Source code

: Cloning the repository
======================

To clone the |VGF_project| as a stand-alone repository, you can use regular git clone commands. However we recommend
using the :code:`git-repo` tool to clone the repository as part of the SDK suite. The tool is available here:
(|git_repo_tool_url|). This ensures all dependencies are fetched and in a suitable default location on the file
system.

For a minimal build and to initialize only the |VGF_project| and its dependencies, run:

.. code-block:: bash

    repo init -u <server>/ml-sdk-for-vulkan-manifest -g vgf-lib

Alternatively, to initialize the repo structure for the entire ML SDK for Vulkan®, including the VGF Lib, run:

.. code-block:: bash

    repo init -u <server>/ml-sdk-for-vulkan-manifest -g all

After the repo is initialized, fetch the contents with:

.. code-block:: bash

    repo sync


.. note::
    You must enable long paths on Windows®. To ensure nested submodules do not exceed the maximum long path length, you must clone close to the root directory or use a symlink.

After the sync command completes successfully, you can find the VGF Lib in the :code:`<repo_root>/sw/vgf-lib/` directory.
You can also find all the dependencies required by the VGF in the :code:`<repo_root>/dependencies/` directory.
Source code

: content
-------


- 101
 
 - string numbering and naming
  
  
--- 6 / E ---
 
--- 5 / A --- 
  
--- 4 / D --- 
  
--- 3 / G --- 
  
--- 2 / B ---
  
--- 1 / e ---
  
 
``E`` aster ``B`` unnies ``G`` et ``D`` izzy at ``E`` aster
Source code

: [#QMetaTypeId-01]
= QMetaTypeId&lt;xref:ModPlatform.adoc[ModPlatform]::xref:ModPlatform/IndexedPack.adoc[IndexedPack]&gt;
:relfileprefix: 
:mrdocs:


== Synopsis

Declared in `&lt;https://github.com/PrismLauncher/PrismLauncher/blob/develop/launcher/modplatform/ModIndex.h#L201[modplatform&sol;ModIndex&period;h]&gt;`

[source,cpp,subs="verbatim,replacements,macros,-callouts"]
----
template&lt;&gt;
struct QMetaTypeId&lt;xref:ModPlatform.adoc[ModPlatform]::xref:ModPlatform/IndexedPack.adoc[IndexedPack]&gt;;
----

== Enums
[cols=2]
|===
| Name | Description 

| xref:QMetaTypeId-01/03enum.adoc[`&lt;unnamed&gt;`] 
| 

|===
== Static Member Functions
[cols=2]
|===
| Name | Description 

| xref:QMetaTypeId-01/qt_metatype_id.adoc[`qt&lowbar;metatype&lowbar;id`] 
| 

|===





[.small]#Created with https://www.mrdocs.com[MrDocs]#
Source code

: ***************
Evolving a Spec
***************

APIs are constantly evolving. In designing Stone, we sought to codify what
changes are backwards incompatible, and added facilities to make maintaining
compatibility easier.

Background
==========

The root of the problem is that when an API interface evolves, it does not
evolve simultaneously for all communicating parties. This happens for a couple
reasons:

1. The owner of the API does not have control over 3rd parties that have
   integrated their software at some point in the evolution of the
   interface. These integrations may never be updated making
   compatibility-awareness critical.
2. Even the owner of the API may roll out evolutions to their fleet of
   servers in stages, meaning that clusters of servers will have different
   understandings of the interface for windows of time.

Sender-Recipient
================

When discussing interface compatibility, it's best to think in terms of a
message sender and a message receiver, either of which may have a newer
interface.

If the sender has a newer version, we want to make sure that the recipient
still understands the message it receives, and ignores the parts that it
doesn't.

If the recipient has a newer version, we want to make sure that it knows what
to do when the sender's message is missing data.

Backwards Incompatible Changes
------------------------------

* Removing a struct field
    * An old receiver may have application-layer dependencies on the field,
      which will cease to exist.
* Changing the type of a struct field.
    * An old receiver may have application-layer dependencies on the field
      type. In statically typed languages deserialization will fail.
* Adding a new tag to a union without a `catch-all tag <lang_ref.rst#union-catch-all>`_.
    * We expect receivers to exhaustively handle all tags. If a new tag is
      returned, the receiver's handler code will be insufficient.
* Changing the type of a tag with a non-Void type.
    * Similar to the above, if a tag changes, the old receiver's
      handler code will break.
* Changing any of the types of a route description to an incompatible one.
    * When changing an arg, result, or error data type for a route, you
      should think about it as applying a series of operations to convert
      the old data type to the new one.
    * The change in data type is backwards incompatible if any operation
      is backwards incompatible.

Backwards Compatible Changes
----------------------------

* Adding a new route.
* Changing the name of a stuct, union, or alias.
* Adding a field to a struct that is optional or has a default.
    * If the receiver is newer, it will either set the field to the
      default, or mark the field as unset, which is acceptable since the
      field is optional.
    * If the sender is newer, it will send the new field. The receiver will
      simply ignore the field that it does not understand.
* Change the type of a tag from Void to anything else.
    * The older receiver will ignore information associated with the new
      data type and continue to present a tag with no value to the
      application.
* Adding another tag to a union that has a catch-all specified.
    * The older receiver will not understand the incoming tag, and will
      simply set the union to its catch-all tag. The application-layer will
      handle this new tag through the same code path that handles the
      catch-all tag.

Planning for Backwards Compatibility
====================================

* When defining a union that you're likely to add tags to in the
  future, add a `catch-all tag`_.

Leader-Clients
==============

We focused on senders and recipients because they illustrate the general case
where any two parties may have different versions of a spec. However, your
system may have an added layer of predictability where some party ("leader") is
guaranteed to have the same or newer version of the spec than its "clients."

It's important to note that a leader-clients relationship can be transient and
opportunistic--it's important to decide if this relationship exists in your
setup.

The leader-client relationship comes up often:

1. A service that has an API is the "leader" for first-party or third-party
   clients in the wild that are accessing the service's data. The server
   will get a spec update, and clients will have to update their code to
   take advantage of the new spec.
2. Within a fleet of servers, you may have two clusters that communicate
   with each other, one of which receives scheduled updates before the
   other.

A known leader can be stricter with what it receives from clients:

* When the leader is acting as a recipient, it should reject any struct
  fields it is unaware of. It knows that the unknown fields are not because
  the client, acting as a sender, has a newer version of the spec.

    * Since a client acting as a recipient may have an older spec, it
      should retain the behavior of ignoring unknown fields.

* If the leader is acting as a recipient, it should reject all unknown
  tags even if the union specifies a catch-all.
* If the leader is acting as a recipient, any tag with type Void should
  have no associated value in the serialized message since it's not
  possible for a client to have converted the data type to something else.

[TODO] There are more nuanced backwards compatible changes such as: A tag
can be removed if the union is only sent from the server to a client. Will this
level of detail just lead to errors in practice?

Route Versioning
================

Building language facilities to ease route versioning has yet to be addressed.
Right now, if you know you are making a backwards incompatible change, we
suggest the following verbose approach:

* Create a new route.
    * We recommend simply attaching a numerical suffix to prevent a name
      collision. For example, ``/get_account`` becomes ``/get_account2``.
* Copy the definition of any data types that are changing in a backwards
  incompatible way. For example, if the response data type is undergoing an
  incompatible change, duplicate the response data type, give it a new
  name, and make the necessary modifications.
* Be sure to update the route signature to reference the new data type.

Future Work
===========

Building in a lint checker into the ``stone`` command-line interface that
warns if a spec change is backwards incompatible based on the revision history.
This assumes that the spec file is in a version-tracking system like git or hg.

- - - - - - -

**EXERCISE OBJECTIVE:**
Each line above that has the word "unknown" should be copied.

**ANSWER FOR THIS EXERCISE:**
  fields it is unaware of. It knows that the unknown fields are not because
      should retain the behavior of ignoring unknown fields.
* If the leader is acting as a recipient, it should reject all unknown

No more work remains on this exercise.